Kathleen Goeppinger, Midwestern University's president, downplayed the rivalry as a reason for the lack of access to hospital rotations.
"The hospitals told us they didn't want to step on the UA's toes by offering the spots," she said.
Both Banner Good Samaritan Medical Center and St. Joseph's Hospital and Medical Center say they don't have any Midwestern third-year students because they have designed longstanding "defined curriculum" with the UA that makes it difficult to bring in students from other schools.
Banner says more than 30 percent of fourth-year students are from Midwestern. St. Joes says it varies around 20 percent.
Without more spots, 38 percent of Midwestern's 266 third- and fourth-year students went out of state for their training.
Midwestern told legislators that keeping those students would help create more Arizona physicians by encouraging students to remain here. But university officials say they don't know how many students decided not to return to Arizona because of the lack of spots.
With their latest legislative victory, Midwestern hopes to get its students into hospital rotations as early as fall.
Judy Bernas, associate vice president for federal relations for the UA, isn't so sure about that timetable, saying the UA wants to work with Midwestern but placing its own students appropriately has to be its first priority.
After a legislative battle, the UA got the money to educate 24 new students a year in Phoenix. It wants to eventually have 150 students a year in Phoenix. The UA already has 80 to 100 third- and fourth-year students in rotations in Phoenix.

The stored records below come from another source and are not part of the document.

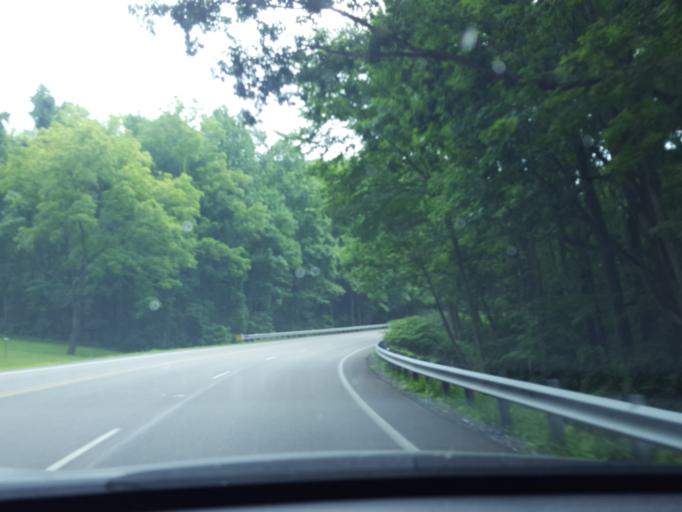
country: US
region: Virginia
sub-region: City of Waynesboro
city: Waynesboro
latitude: 38.0469
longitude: -78.8548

The UA pays the hospital some of the training costs for those third- and fourth-year students.
Midwestern residents, medical students who have graduated, don't face problems getting into hospital spots, unlike their third- and fourth-year counterparts, Goeppinger said.
Unlike a medical-school program, hospitals pick their own residents.
Nor did the school's about 900 pharmacy students find any problems in getting hospital rotations. The school has 507 pharmacy graduates, and 384 current students.
"They were so desperate, they came to our door begging for our students," she said.
The medical-school debate has helped put a spotlight on Midwestern, which has been growing steadily over the past nine years.
In 1996, when Midwestern, which has trained osteopathic students for more than 100 years near Chicago, decided to open a second campus in the Valley there was no discussion of a physician shortage in Arizona.
The non-profit Midwestern, which has $245 million in assets, decided the area provided opportunities to train students and serve patients.
It has grown to be a large academic campus, complete with living quarters. The campus also trains other health care professionals such as physician assistants and occupational therapists. It also offers a program for perfusionists, who are trained to operate heart and lung machines and recently began a program to train nurse anesthetists, one of the most in-demand health care professions.
It is also starting a podiatry program and is looking at bringing clinical psychology to campus as well.
Goeppinger says Midwestern is thinking about developing a nursing school. The community colleges do a good job in training entry-level nurses but there is a need for more advanced programs, she said.